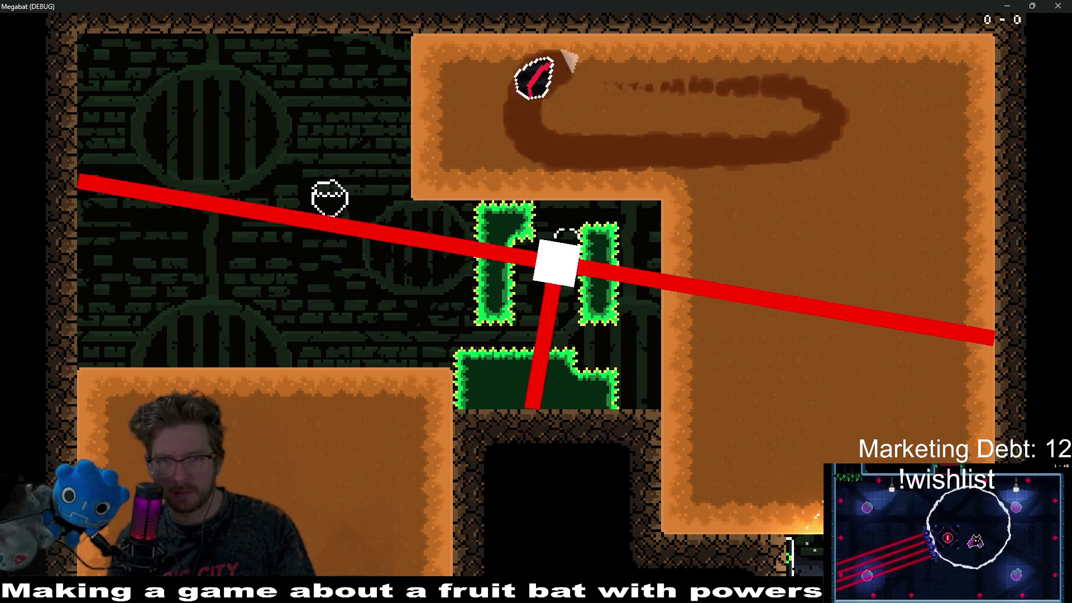
{"action": "key", "text": "Right"}
{"action": "key", "text": "Down"}
{"action": "key", "text": "Up"}
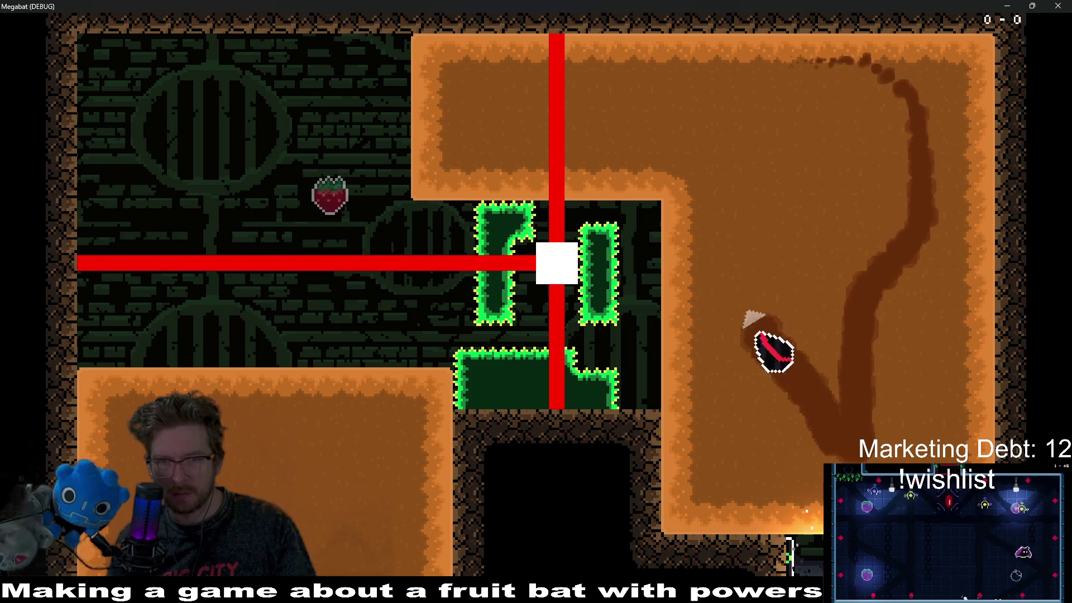
{"action": "key", "text": "Left"}
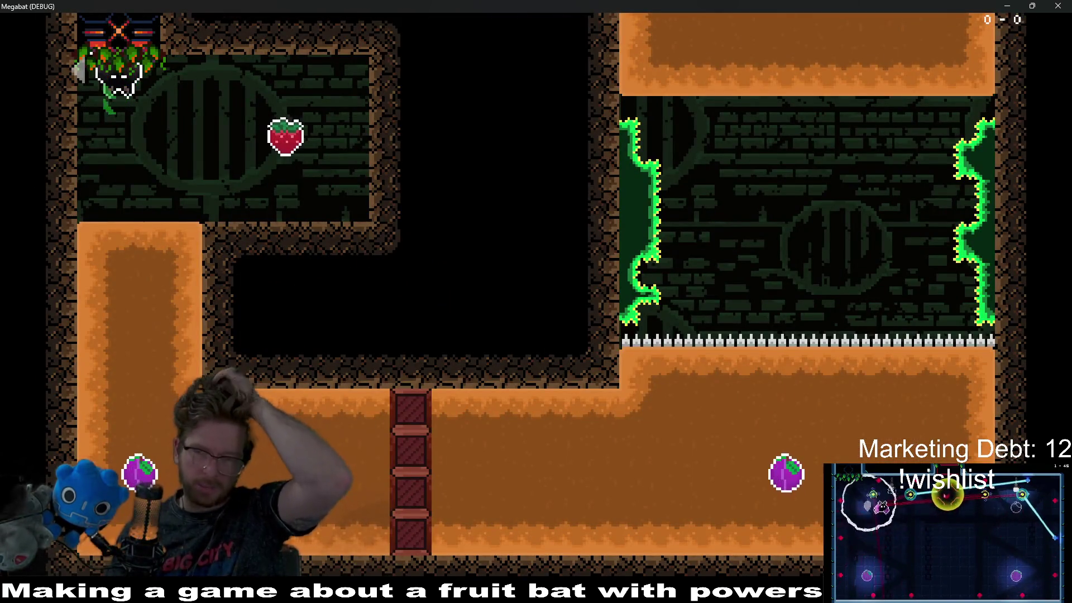
{"action": "key", "text": "F8"}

-------

— Task statement —
What is needed is every entry written out word for word, with no pictures.

— Completed exercise —
{"action": "key", "text": "Right"}
{"action": "key", "text": "Down"}
{"action": "key", "text": "Up"}
{"action": "key", "text": "Left"}
{"action": "key", "text": "F8"}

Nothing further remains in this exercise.